Year of composition
The Sonata for violin and piano Op. 12, was commissioned by my friend and great violin player Mª Antònia Pons-Estel to be performed within the frame of a concerts cycle organised by the Instituto Cervantes and being held at the Salle d’Honeur at Les Invalides in Paris.
The sonata was composed during the months of Septemb er and November 2002. It is divided in three movements:
I Sostenuto. Allegro ruvido
The movement begins with a canon at the octave in three voices, calm and highly expressive and increasing the tension little by little flowing into the allegro in a sonata form and a tough character. In this introduction all the melodic and thematic elements from which derives the greatest part of the whole work are exposed. The first theme in the allegro clearly derives from the melodic turn of the first introductory bars, it is very vigorous. This theme which goes from one instrument to the other develops briefly melting and relaxing into a transition to introduce the second theme a bit quieter and melodic. Elements belonging to the two previous themes appear in the development section treated in a counterpoint manner. In the re-exposition, the order of the themes is inverted.
II Lento. Poco adagio
This movement is written in a re-expositive ternary form treated very freely. It starts with a few mysterious bars with harmonics on the violin and some superposed fifths on the piano. A lyric theme comes forth on the piano passing through to the violin with damper. After a short interjection, dolente, in the score, this theme develops into a calmed dialogue between the two instruments getting to the central section, in a 5/8 beat, melodically derived from the first theme in the previous movement. A brief summary and reminder of the first theme leads to the initial bars marking the end of the movement.

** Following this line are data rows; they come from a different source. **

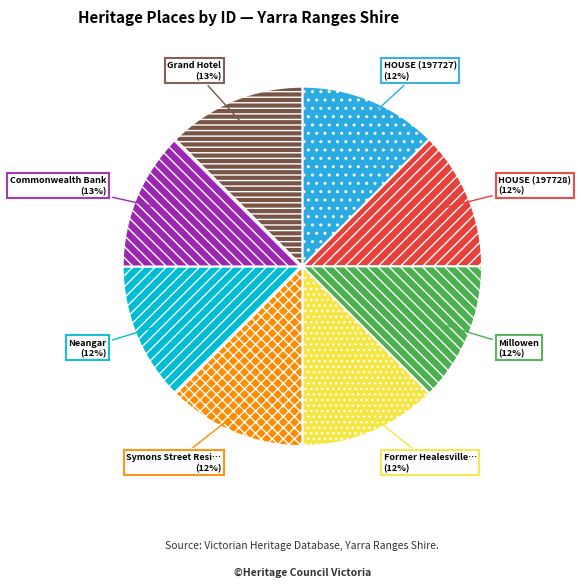

Does any single category account for the majority?

No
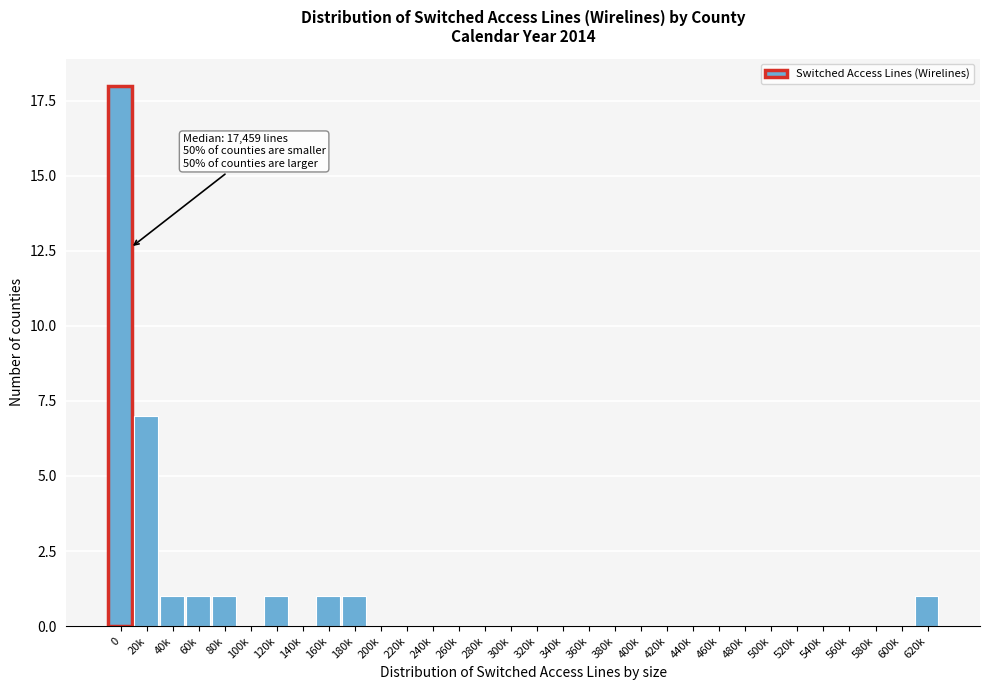

What is the sum of all values?

32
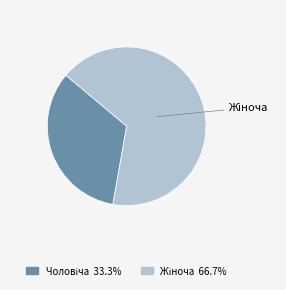

Does any single category account for the majority?

Yes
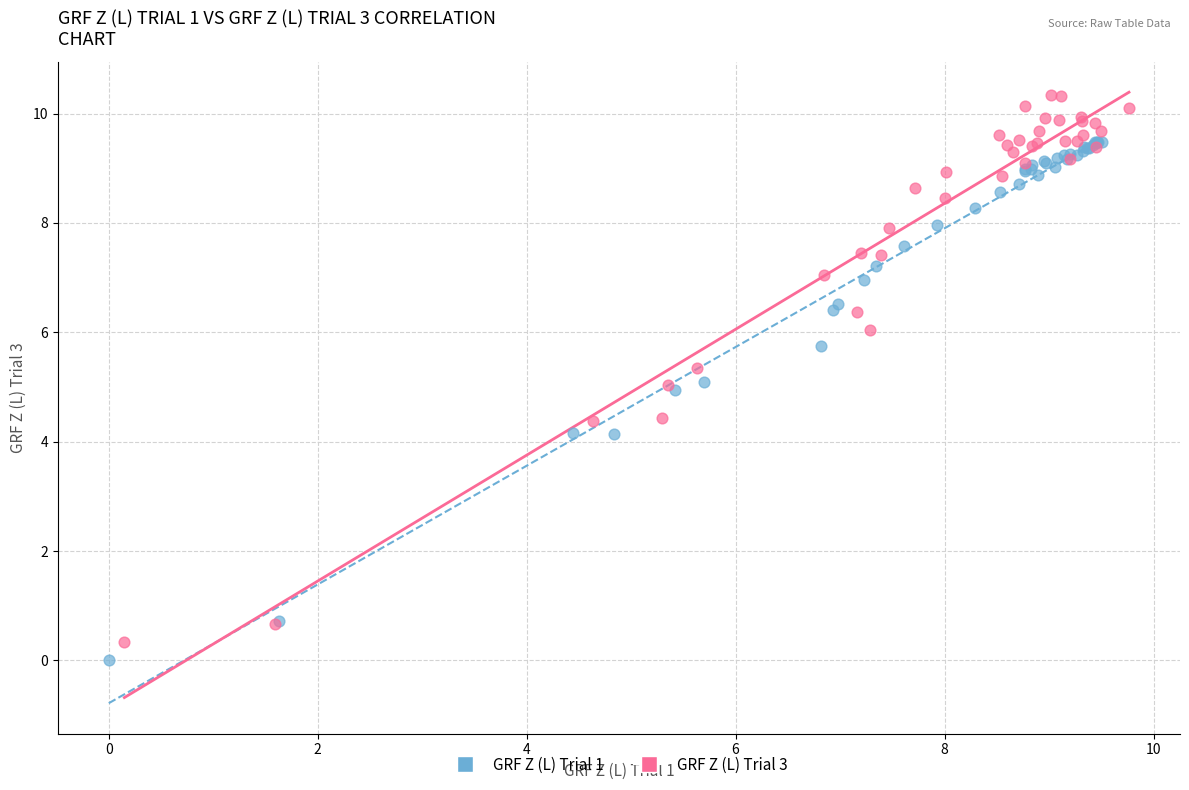

Which series reaches the maximum Y coordinate?

GRF Z (L) Trial 3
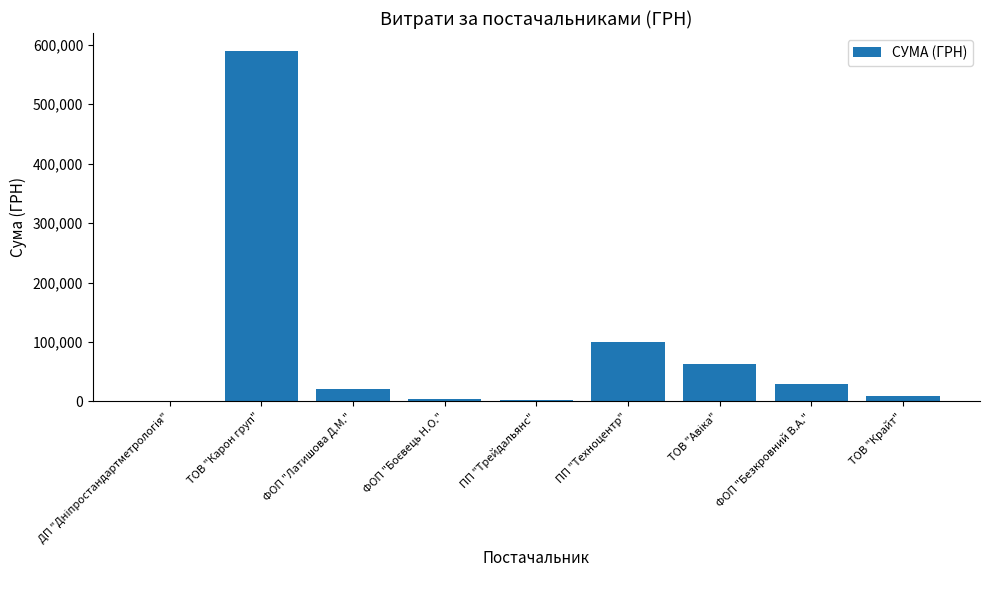

True or false: the data shows 28827.0 at ФОП "Безкровний В.А.".

True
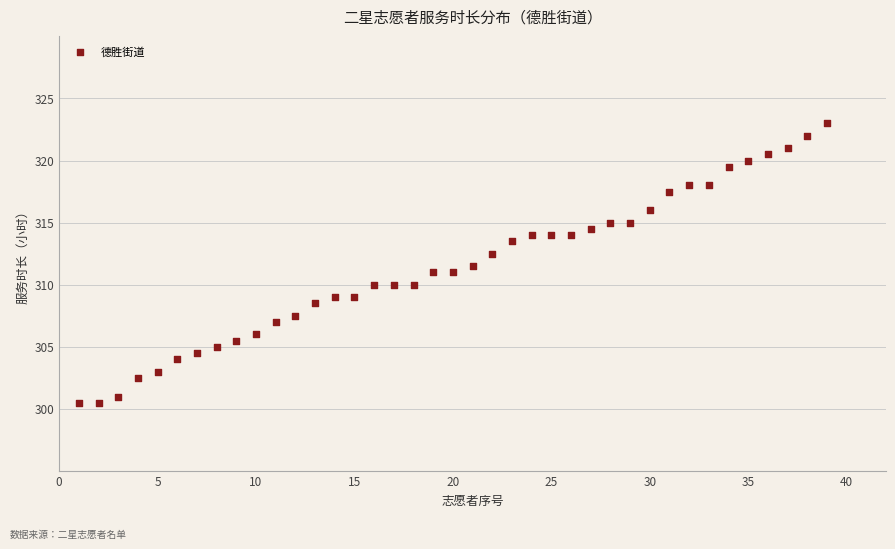

What is the range of X values (max minus min)?

38.0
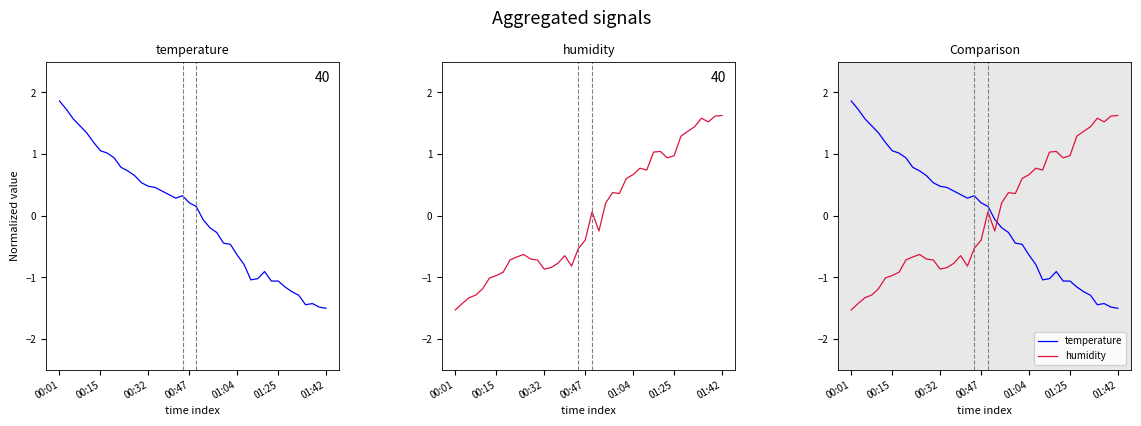

Is the value of humidity at 15 greater than the value of temperature at 17?

No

The last movement is more complex in its structure, apparently, it is a rondó but some variants have been introduced. The first theme, an ostinato, derives melodically from the beginning of the piece but with many rhythmic variations. The second theme of a passionate character shows a great contrast with the first one repeating immediately some bits getting to a climax that remains suspended. A sudden change in the tempo reminds for a moment the dolente character of the II movement. A very agitated section developing the two main themes bursts in, vigorous and full of rhythmic changes. Before the final coda, deriving from the first theme, which marks the brilliant end of the piece, a part of the canon in the beginning is re-exposed.